Signature de l'aquarelle
Après des débuts figuratifs à l'Académie de Liège (1939-1945), il évolua vers l'abstraction lyrique dès 1946.
Lorsqu' âgé de 27 ans, Georges Collignon remporta en 1950, avec Alechinsky, le prix décerné pour la première fois par la Jeune Peinture Belge, son oeuvre attestait d'emblée une étonnante maîtrise formelle: l'espace résolument bidimensionnel se voyait rythmé par une accumulation de modules et de linéaments subtilement cloisonnés. C'est alors qu'il anima avec Léopold Plomteux la section liégeoise de Cobra, puis qu'il participa aux activités du groupe Art Abstrait.
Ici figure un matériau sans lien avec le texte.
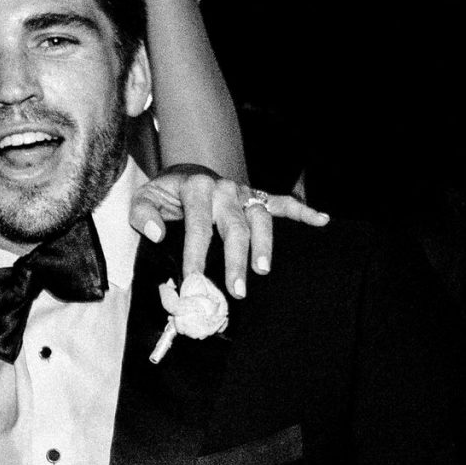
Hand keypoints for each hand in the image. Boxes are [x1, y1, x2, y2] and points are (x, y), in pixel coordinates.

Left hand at [131, 167, 328, 298]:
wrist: (185, 175)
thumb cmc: (165, 195)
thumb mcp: (144, 198)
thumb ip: (144, 215)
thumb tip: (158, 234)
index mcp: (196, 188)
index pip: (198, 226)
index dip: (197, 255)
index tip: (195, 281)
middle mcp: (224, 189)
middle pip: (235, 227)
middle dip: (236, 259)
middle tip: (237, 289)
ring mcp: (244, 193)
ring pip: (261, 219)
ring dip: (265, 245)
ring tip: (264, 271)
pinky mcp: (257, 197)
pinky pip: (283, 202)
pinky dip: (303, 211)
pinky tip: (321, 221)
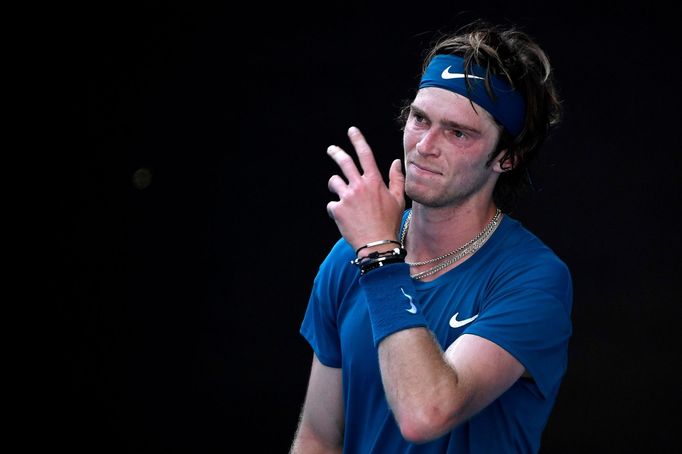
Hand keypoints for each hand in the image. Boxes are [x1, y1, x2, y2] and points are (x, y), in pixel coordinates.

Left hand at [326, 126, 405, 250]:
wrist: (377, 244)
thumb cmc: (389, 223)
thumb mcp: (399, 200)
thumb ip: (397, 179)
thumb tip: (396, 162)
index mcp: (374, 181)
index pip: (365, 154)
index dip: (358, 140)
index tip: (352, 131)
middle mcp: (359, 186)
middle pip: (344, 162)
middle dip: (336, 152)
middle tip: (332, 149)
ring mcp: (346, 197)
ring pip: (333, 182)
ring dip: (335, 186)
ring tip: (340, 194)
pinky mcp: (337, 209)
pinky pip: (331, 204)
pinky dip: (335, 209)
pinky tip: (344, 218)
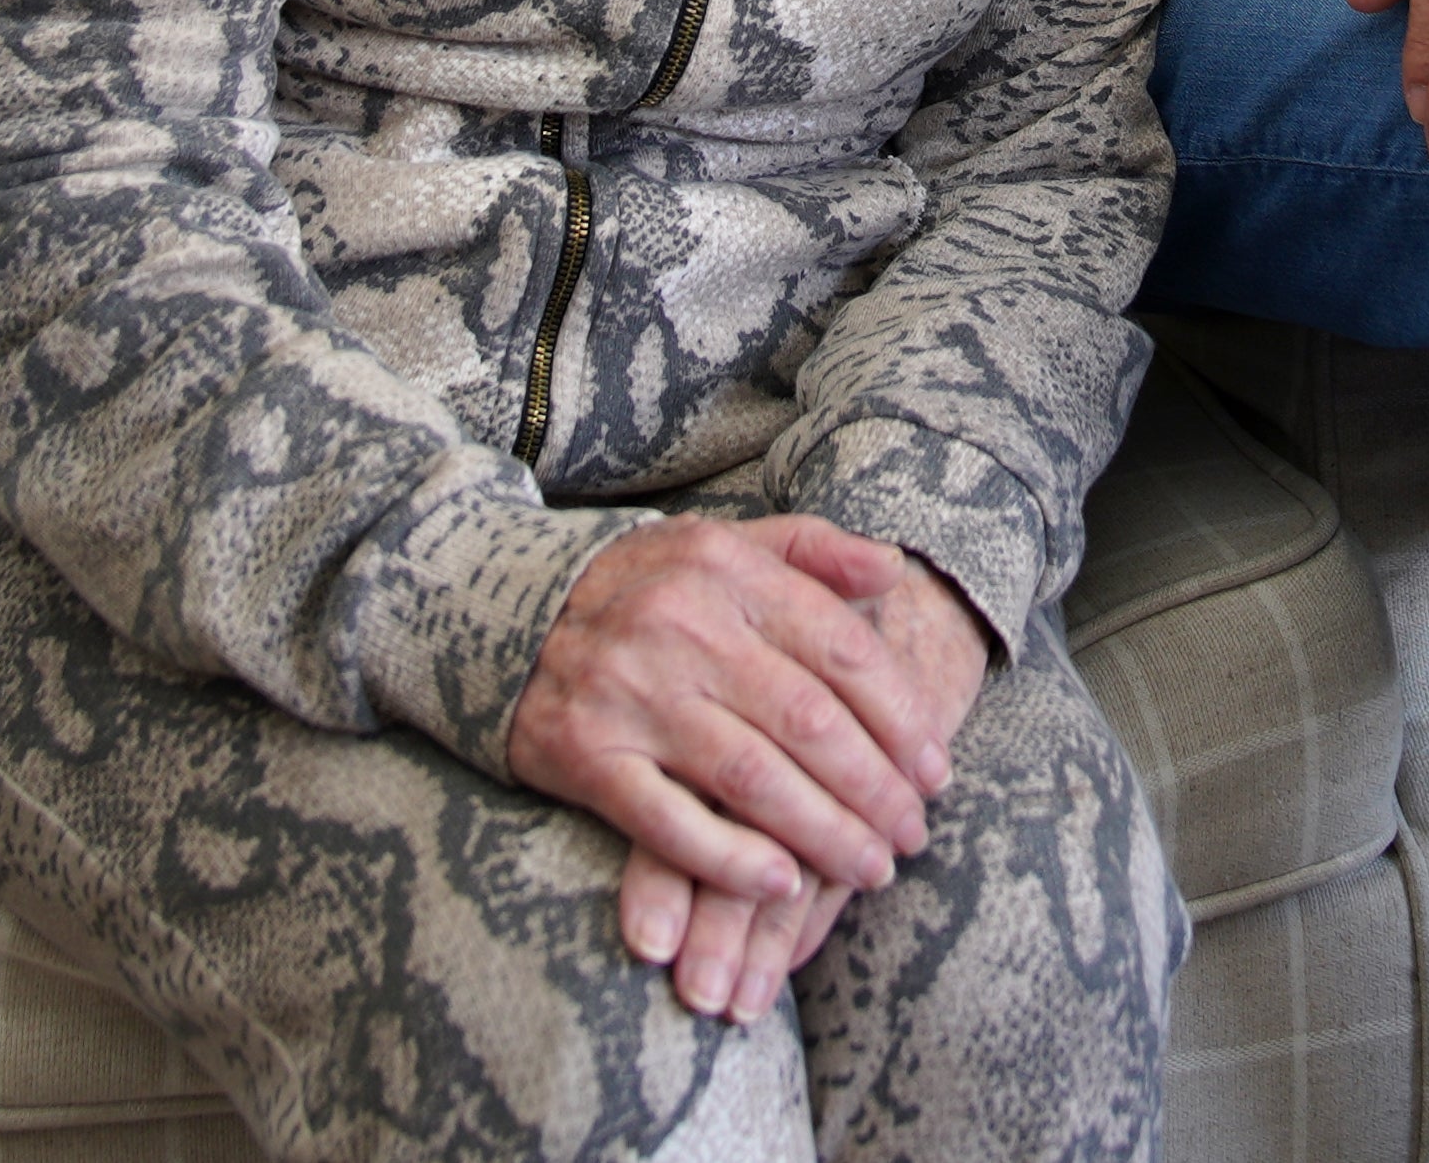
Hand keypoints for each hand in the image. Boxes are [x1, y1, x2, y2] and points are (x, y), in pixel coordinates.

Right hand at [503, 516, 983, 1015]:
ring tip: (870, 869)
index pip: (841, 650)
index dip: (900, 717)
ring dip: (824, 834)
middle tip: (914, 835)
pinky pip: (670, 824)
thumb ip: (811, 551)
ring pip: (752, 780)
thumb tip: (895, 569)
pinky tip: (783, 884)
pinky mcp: (586, 757)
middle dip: (876, 789)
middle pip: (809, 723)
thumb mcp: (720, 545)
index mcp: (727, 572)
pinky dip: (732, 861)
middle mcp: (683, 629)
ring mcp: (632, 697)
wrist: (492, 612)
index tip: (936, 769)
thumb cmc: (636, 586)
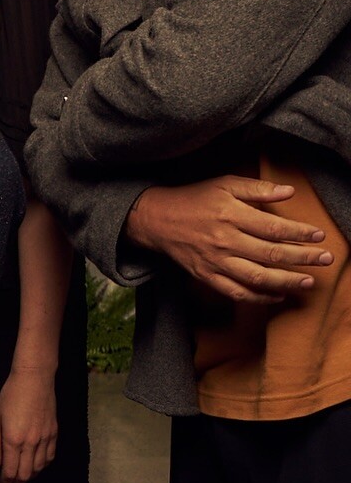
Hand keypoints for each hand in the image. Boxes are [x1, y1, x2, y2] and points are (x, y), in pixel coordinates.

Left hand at [0, 367, 56, 482]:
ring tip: (21, 479)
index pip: (9, 470)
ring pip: (39, 468)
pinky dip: (42, 466)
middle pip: (25, 474)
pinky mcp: (54, 434)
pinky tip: (36, 466)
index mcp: (12, 439)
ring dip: (29, 477)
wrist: (34, 380)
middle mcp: (30, 443)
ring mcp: (44, 439)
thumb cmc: (11, 395)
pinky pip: (49, 457)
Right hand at [126, 176, 331, 303]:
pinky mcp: (207, 276)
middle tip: (326, 259)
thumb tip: (289, 191)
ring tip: (309, 281)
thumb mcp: (223, 184)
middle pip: (271, 254)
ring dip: (287, 281)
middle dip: (303, 258)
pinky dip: (260, 298)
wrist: (156, 219)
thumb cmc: (193, 199)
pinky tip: (278, 295)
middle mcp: (225, 240)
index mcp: (230, 215)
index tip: (319, 235)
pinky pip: (236, 292)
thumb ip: (257, 188)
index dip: (300, 232)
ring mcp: (216, 261)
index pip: (273, 228)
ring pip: (258, 277)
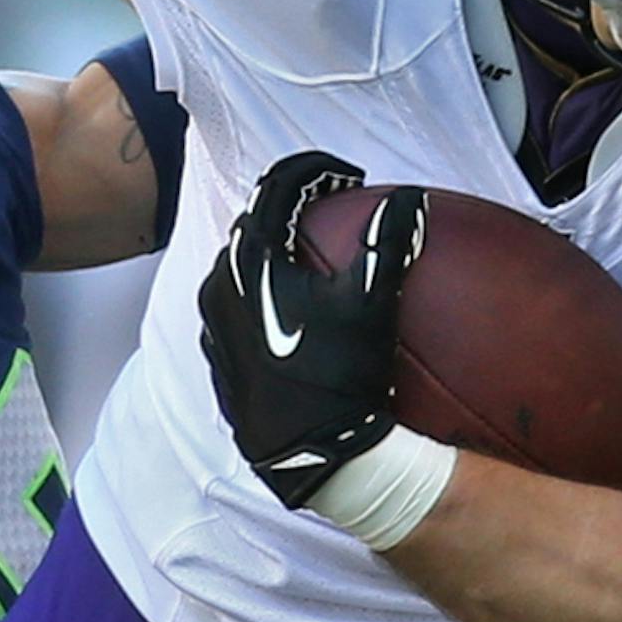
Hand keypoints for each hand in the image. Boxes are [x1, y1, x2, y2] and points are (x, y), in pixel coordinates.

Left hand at [197, 152, 426, 507]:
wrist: (308, 452)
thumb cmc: (340, 373)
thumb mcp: (372, 300)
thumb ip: (390, 240)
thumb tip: (409, 198)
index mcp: (251, 259)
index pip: (277, 187)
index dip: (315, 169)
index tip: (347, 175)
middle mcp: (219, 282)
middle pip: (255, 221)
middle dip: (294, 203)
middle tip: (333, 205)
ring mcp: (212, 321)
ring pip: (240, 262)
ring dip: (275, 246)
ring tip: (312, 251)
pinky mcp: (215, 352)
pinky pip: (234, 302)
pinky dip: (261, 288)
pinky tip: (292, 304)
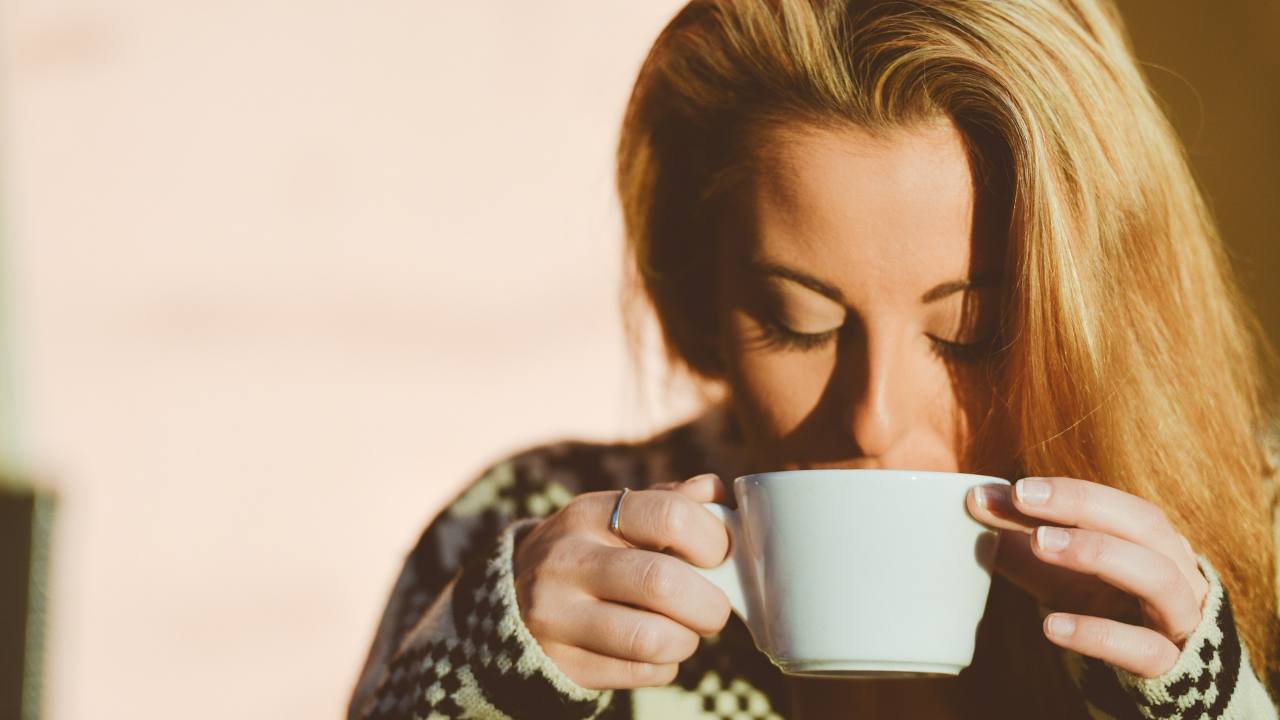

De 1951 à 1968, il alla vivre à Paris où il débuta une carrière internationale. Réticulée en alvéoles de couleurs pures, tramées sous la lumière, sa peinture se dynamisa vers 1954 dans de longues bandes s'étirant dans l'espace. La couleur, plus intense et contrastée, en arriva à structurer des morphologies souplement géométrisées; puis vers 1957, elle s'organisa en une dynamique de puissants mouvements curvilignes. En 1958 enfin, le collage vint momentanément s'intégrer à la peinture et orienta son abstraction vers des formes plus modelées, d'une palette austère, mariant une fois encore la rigueur structurelle aux élans plus instinctifs du lyrisme.
Vers 1965 toutefois, des éléments figuratifs réapparaissent dans sa peinture; progressivement, Collignon impose une découpe du réel mordante et insolite qui restitue, jusque dans les luxuriantes compositions des années 80, un monde surréel où figure humaine et objets s'enlacent en une osmose plastique toute personnelle.